Тотчас собрали 4 тысячи рублей и определили место на Никитском бульваре, где обыкновенно жил Гоголь. Новый повод для воодушевления был найден. Все это были лишь намерения, символические жесты – памятник Гоголю был открыт лишь в 1908 году, – но важен этот психологический прецедент перехода от локальных событий к осознанию протяженности традиции.
Ну а пока начали множиться пушкинские памятники. В Москве появилась мраморная доска на доме, в котором родился Пушкин. В Петербурге к концу века существовало уже четыре памятника Пушкину, при этом
памятники эти настолько незначительны, что их нельзя считать соответствующими великим заслугам и значению Пушкина.

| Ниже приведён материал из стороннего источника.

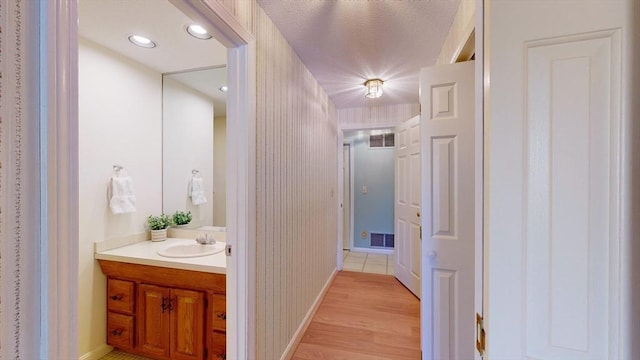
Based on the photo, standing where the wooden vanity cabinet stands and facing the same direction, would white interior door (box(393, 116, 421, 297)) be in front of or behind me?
behind

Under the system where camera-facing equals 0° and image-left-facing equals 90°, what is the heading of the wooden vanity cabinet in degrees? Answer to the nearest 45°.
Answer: approximately 45°

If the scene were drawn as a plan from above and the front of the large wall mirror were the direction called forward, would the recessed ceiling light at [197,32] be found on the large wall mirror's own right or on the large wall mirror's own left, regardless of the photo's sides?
on the large wall mirror's own left

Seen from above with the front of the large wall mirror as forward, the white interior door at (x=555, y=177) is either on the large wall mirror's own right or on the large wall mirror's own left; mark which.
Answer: on the large wall mirror's own left
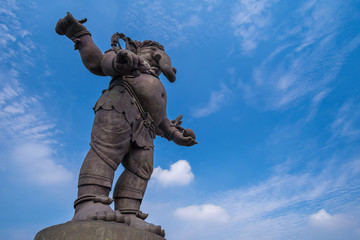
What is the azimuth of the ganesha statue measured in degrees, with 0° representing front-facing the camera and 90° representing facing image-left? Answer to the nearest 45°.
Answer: approximately 315°
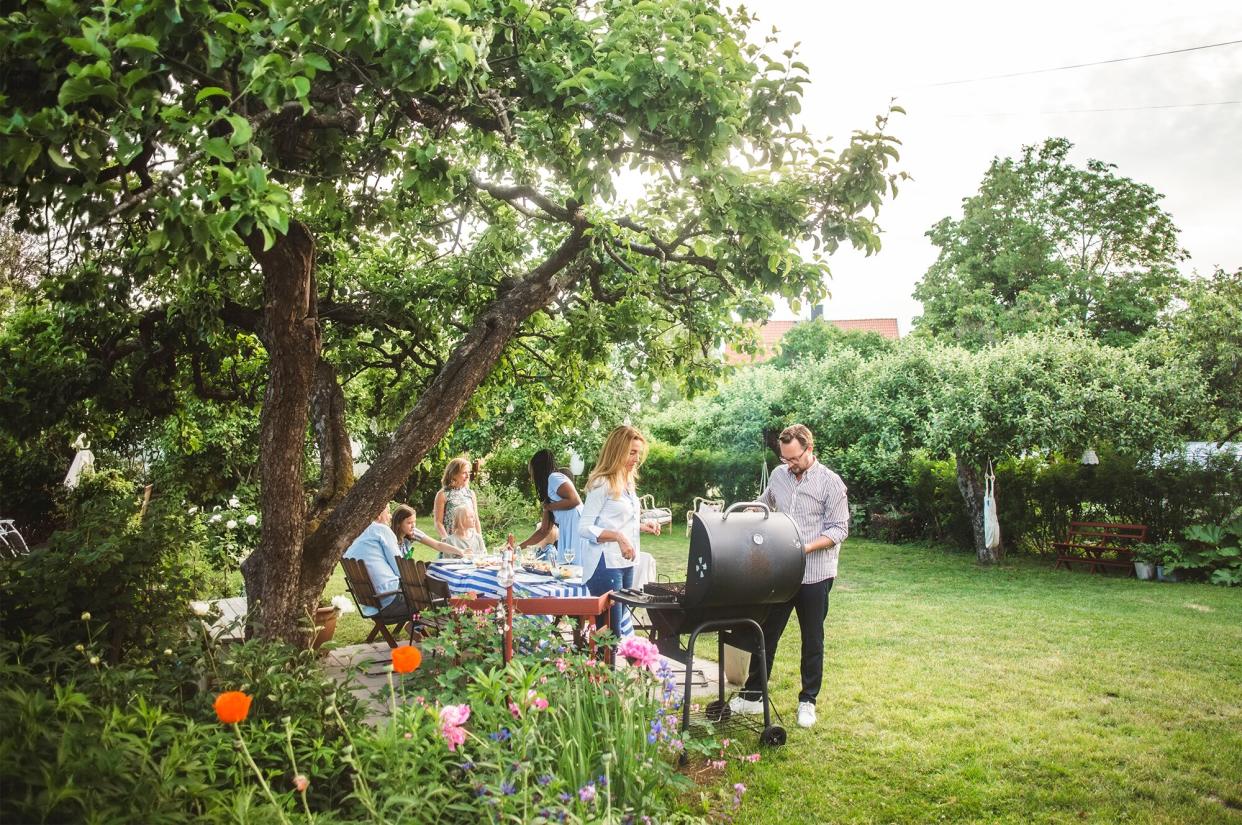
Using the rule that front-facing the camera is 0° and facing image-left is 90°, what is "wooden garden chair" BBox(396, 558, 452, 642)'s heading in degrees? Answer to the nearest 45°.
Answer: approximately 225°

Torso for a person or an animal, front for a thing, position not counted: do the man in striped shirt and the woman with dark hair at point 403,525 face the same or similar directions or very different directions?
very different directions

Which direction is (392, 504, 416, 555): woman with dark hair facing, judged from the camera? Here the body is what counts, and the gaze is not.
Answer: to the viewer's right

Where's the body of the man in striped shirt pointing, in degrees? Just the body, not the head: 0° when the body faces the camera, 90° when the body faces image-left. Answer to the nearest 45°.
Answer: approximately 45°

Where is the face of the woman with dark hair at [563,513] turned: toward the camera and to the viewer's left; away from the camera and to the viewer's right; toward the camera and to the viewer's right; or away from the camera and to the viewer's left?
away from the camera and to the viewer's left

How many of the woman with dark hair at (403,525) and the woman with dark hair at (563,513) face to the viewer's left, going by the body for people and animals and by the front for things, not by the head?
1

Вот почему Петербург, в котором так много пережил поэт и умер мученическою смертью, задумал создать более достойный Пушкина памятник: Высочайше утвержденная несколько лет тому назад при Академии наук Пушкинская комиссия предполагает поставить Пушкину
всероссийский памятник-статуюв С.-Петербурге и, кроме того, устроить музей-пантеон, посвященный художникам русского слова пушкинского и последующих периодов, с наименованием его «Пушкинский дом». Но так всем известно необыкновенное равнодушие нашего общества к памятниками вообще ко всяким подобного рода национально-патриотическим начинаниям и учреждениям, то по поводу предложения названной комиссии справедливо будет сказать: «Улита едет – когда-то будет?» [1496]Кроме того, памятники Пушкину через 30 лет имелись в Кишинёве, Тифлисе, Одессе, Киеве, Царском Селе, Вильно, Чернигове, Ашхабаде, Екатеринославе, Харькове, Владимире, Самаре, Пскове.
Благословенны времена, когда скульпторы знали посланников небес в лицо, – И. Мартосу, описывающему ваяемый им памятник М.В. Ломоносову, достаточно было указать только на естественность размеров крылатой фигуры («Высота стоящей фигуры Ломоносова 3 аршина 2 вершка; фигура гения в натуральную величину»). Традиционный спутник поэтов, однако, в первом же памятнике оказался лишним – во время ритуала все время искались способы сделать его невидимым, а позже раздражала глаз несоразмерность масштабов его и главного героя: стало понятно, что гений как-то мелковат. Позже гений из атрибута поэта стал его внутренней характеристикой, и памятник поэту стал, соответственно, памятником гению.
Постепенно происходит редукция церковного обряда, который дистанцируется от самого памятника во времени и пространстве: панихида и литургия, связанные с открытием памятников, предшествуют светской церемонии и локализуются в сакральной сфере церкви, не выходя за ее пределы. Происходит процесс переадресации святости, указывающая на это риторика все меньше нуждается в оправдании, а возрастающая массовая эйфория свидетельствует об освоении и присвоении ритуала. Память является и условием идентичности, и, одновременно, инструментом создания ее. Используемые при этом практики различны. Коллективная память в поисках путей свидетельствования себя может использовать визуальные ориентиры: она выносится вовне, в публичное пространство, материализуясь, например, в общественных монументах. Пространство памяти и физическое пространство пересекаются между собой: память визуализируется, а пространство семантизируется. Это не означает, что лишь сам факт появления визуального знака тут же обогащает коллективную память или механически же преобразует пространство, наделяя его новыми смыслами. Процедура трансформации того и другого в значимый факт определяется как раз культурной практикой памяти; она вырабатывается постепенно, нащупывая те или иные приемы, делающие ее эффективной.
На протяжении XIX века в России можно наблюдать процесс освоения новой практики: создания общественных скульптурных монументов и превращения их в места памяти. Ее заимствованный характер постепенно забывается, она присваивается и развивается адаптирующей культурой.
М.Ч. Левитт связывает ажиотаж пушкинских торжеств с той ролью, которую стала играть литература в культурной жизни России и национальной идентичности.